Politique - Assassinat MAJ dimanche 21 novembre 2010

Note accordée au livre: 3 sur 5

Poche
Inédit

Tout public

Prix: 14,5 €

Fadela Hebbadj
Paris : Buchet Chastel, juillet 2010
188 p. ; 19 x 11 cm
ISBN 978-2-283-02453-9

Le racisme ordinaire des cours de justice françaises…

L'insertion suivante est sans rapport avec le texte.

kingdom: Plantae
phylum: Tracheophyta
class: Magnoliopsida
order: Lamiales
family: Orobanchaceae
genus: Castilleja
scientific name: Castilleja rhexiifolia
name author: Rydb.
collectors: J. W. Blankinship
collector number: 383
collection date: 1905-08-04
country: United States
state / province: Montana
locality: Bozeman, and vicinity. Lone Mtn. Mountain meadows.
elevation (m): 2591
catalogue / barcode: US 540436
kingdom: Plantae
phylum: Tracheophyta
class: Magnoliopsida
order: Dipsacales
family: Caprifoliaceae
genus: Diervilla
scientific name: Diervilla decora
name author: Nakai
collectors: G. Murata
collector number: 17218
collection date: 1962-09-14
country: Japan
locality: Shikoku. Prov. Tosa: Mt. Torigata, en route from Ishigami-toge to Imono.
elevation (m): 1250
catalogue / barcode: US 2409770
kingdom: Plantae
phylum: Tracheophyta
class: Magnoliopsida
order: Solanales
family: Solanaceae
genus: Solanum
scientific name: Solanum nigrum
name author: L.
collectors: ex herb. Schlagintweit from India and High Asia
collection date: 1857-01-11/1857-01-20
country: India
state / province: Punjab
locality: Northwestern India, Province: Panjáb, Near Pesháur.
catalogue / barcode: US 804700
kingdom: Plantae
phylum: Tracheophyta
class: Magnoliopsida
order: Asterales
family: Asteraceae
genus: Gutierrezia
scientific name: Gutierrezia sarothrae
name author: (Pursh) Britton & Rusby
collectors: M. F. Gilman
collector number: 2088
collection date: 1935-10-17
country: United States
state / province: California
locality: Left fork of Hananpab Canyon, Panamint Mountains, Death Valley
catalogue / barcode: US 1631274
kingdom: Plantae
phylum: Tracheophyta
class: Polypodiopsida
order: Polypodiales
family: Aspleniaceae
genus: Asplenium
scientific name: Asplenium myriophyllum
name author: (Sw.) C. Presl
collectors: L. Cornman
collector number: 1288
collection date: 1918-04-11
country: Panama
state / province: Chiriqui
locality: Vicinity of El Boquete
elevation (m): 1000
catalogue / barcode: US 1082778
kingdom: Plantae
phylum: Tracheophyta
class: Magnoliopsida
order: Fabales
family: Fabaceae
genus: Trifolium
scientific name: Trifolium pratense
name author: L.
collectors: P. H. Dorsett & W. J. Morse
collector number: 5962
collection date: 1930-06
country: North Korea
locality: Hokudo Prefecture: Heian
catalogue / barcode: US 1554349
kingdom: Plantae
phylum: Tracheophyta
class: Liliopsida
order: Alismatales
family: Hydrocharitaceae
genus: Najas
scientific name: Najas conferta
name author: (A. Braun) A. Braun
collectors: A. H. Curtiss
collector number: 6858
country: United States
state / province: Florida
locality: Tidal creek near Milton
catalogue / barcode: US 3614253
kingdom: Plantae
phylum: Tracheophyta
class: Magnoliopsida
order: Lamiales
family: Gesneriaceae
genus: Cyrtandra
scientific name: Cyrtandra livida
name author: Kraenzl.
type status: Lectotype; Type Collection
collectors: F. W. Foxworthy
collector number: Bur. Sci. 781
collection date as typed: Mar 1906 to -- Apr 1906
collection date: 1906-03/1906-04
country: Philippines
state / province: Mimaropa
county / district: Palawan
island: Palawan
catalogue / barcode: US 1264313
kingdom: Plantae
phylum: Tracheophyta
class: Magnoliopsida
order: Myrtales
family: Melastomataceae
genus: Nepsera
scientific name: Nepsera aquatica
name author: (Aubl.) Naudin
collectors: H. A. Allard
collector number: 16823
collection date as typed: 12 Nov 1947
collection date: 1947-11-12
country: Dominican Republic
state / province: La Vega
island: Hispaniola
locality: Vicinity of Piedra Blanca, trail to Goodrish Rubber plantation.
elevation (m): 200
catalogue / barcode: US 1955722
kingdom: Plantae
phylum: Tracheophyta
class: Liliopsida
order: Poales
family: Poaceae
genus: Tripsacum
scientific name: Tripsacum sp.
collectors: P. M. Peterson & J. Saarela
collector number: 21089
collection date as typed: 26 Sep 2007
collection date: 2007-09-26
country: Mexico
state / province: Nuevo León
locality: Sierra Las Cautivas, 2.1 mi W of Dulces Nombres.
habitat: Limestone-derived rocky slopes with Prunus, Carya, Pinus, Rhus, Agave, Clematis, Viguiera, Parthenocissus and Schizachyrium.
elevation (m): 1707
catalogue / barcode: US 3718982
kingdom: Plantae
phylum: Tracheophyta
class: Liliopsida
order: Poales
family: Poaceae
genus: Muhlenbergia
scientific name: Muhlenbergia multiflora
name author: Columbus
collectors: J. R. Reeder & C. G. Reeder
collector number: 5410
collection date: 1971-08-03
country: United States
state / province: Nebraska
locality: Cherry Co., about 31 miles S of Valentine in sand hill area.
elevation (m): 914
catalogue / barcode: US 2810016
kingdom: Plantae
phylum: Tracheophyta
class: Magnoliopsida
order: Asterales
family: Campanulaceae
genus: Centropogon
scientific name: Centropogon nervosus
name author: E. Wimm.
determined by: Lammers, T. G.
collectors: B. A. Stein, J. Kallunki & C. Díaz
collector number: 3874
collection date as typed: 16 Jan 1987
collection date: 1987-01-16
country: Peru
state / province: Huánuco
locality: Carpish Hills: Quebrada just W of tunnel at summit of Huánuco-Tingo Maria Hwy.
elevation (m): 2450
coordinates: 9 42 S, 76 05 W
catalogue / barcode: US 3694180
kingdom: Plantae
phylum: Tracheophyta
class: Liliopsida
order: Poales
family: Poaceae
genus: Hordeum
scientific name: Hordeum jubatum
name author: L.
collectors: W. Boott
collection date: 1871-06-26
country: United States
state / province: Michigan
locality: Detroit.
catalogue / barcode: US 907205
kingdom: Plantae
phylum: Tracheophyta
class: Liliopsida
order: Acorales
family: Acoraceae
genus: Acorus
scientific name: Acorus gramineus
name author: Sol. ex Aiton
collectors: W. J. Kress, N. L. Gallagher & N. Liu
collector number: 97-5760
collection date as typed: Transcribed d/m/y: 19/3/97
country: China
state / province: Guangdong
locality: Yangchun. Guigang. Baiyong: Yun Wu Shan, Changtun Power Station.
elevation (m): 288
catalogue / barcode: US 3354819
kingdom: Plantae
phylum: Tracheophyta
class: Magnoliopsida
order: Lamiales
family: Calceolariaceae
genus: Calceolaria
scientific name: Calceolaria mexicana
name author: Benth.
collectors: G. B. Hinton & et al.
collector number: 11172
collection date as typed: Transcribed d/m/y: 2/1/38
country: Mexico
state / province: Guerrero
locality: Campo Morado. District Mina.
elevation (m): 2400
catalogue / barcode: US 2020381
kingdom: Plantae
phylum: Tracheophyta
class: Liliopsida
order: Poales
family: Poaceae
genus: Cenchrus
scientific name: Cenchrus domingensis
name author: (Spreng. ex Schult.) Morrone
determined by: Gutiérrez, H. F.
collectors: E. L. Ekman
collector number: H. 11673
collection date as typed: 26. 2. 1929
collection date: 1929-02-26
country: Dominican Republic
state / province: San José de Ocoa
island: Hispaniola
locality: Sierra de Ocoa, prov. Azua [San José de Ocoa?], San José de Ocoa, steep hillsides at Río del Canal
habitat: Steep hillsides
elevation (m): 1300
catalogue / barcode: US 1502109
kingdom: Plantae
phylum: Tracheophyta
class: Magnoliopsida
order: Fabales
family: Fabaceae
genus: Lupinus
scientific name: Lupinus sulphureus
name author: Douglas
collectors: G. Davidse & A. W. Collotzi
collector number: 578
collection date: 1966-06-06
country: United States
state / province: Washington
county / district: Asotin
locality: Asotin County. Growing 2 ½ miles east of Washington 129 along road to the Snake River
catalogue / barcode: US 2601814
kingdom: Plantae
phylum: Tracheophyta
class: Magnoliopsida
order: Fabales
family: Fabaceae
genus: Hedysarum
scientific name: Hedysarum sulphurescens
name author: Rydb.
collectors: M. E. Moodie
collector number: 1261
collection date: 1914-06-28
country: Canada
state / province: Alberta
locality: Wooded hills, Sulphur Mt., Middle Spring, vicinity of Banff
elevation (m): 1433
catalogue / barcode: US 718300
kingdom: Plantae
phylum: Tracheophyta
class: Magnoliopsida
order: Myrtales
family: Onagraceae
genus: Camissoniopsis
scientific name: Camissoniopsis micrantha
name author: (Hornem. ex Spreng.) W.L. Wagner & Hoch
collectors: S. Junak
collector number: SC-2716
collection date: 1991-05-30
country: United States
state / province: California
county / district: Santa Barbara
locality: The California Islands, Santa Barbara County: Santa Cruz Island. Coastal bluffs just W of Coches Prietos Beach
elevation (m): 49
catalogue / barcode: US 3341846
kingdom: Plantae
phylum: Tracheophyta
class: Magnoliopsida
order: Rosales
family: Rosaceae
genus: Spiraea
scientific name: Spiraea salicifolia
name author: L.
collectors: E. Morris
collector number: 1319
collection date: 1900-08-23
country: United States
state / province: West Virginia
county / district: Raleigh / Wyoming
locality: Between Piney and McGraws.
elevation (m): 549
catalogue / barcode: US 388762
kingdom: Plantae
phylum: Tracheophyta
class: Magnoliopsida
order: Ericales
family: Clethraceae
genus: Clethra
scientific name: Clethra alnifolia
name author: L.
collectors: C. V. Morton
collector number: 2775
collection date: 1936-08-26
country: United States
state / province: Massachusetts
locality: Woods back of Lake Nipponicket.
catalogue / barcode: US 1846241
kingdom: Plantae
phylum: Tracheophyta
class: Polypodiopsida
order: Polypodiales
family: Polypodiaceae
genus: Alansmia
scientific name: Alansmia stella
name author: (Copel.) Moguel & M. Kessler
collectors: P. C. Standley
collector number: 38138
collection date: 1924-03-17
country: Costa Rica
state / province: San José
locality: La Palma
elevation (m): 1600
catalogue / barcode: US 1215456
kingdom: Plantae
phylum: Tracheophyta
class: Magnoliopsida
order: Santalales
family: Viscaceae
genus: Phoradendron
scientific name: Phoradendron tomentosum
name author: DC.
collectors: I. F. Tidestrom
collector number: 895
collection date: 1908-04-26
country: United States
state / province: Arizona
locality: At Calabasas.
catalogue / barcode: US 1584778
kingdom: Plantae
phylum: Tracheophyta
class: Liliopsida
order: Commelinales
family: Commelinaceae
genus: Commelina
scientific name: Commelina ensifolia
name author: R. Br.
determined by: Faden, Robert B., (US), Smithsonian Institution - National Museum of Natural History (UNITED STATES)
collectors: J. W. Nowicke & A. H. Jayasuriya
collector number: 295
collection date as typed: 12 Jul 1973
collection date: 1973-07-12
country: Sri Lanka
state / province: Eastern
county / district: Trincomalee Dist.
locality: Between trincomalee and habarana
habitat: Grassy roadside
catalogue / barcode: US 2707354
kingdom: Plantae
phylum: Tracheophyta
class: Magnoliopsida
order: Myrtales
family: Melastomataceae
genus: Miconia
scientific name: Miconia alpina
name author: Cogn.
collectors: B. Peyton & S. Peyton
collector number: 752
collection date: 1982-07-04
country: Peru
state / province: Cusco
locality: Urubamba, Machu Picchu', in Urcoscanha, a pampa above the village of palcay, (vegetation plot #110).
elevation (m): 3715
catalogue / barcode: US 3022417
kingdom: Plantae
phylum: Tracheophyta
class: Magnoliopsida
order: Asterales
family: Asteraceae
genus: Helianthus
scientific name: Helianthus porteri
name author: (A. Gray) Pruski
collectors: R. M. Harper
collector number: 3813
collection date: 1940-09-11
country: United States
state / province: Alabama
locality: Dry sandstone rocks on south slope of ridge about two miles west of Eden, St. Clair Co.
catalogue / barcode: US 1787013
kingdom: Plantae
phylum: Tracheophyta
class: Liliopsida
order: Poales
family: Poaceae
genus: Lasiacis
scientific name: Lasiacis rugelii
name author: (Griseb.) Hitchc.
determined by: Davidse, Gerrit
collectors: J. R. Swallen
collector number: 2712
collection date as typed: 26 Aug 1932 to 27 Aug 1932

L'époque des camps d'internement français d'Algériens. Quand la Justice française était une justice d'exception pour ces ressortissants dits de seconde zone. Entassés, regroupés, proscrits dans l'insalubrité républicaine. Une histoire de l'injustice telle qu'elle s'énonçait dans les cours de justice française. Avec au départ un double meurtre, celui de la mère et de la sœur de la narratrice. Une enquête bâclée, un procès dévoyé pour lequel, malgré la qualification de meurtre, le coupable n'est pas envoyé aux Assises. Et le long travail impossible de la narratrice pour faire rouvrir le procès, tenter d'obtenir enfin justice à plus de trente ans d'intervalle. Entre récit et document, dans une écriture tendue par la douleur, la narratrice évoque la trajectoire d'une famille algérienne dans la France des années 1960, 1970. Ni riche ni pauvre, d'honnêtes gens travailleurs faisant tout pour sortir de la misère qui leur est réservée, écoulant des dimanches paisibles sur les bords de la Marne. Une famille française en somme, normale, plaisante, frappée de plein fouet par la vilenie républicaine au travers de cette mort refusée. Celle de cette mère dont l'ombre portée crève la narration. Douce, mais intimidante. Penchée par dessus l'épaule du lecteur et veillant à l'ouverture des archives qui libèrent d'un coup leur flot acrimonieux, tandis que la narratrice défait patiemment les faits, s'empare de l'homme ivre, revolver au poing, égrène le temps qu'il a passé entre le premier et le dernier coup de feu avant de frapper encore de son couteau et remonter tranquillement chez lui attendre la police, non sans narguer de sa fenêtre "ce troupeau d'algériens" en bas, leur tirant la langue, facétieux, pour finir par inventer une histoire abracadabrante sur les causes de son geste, une histoire folle à laquelle le juge voudra croire pour prononcer enfin son jugement raciste... Un récit, un document, poignant d'une vérité qui peine aujourd'hui encore à se faire entendre.

Citation

Tu n'étais qu'un Algérien que l'État français voulait tout simplement abattre.